## TEXT BLOCK
Back at the end of May, my department held our annual student symposium where I presented some very preliminary insights from this project. In previous blogs, I spoke about some mark-recapture basics, and the advantage the computer vision has brought this project. Both elements form the background of the question I posed in this talk. What do we do with low-quality images?
What do we do?
Historically? We throw it away!
Many people have spent countless hours and money over the years to make this project a possibility and as a statistician, it pains me to throw away anything. (Next up on A&E…Data Hoarders with your host Dylan Irion). We do this, however, to avoid generating multiple encounter histories for the same individual. For example, we might have two good quality photos that we can match resulting in an encounter history like 00101, then for each poor-quality photo, we get something like 01000 or 00010. What looks to us (and the model) like 3 individuals, and 3 encounter histories, is actually just one. This leads to over-estimation of abundance, and under-estimation of survival rates.
Generally, we use some measure of quality to exclude photos or exclude the first sighting for each individual, which would eliminate the unmatched single “ghost” encounters. Both ensure that each individual has only 1 encounter history, at a cost of discarding lots of hard-earned data. Setting a quality threshold is difficult and introduces potential for confusing quality for distinctiveness, which will favour certain well-marked individuals. Censoring initial captures assumes that all ghost encounters are due to poor image quality, eliminating any possibility for transient individuals that only appear once. Other approaches estimate a False Rejection Rate and incorporate this into the mark-recapture model.
Consider the case
A photo might be considered low quality, but there is still information present. Consider the first image of the post. Are they a match? Hard to say for certain. Now consider the image above. We can be a bit more certain that the image on the left doesn’t match any on the right. What I’m getting at, is we can start to estimate probabilities that a pair of fins are a match (or don’t match). This is essentially what the software is doing anyway. We don’t even need to know the ‘true’ encounter histories. We estimate them statistically from the probability that each fin matches one another.
There must be another way!

## PROBLEM
According to the blog post on low-quality images, what happens to estimates of abundance and survival when one individual ends up with several encounter histories?

## INFORMATION
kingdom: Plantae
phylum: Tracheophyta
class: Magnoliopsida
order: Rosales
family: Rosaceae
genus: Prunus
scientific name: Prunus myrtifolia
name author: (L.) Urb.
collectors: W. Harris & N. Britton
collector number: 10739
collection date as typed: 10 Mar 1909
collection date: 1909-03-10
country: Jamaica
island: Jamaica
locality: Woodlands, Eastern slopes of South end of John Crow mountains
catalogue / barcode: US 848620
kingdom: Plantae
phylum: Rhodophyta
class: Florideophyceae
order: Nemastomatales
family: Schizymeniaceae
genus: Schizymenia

## RESULT
Abundance is over-estimated and survival rates are under-estimated.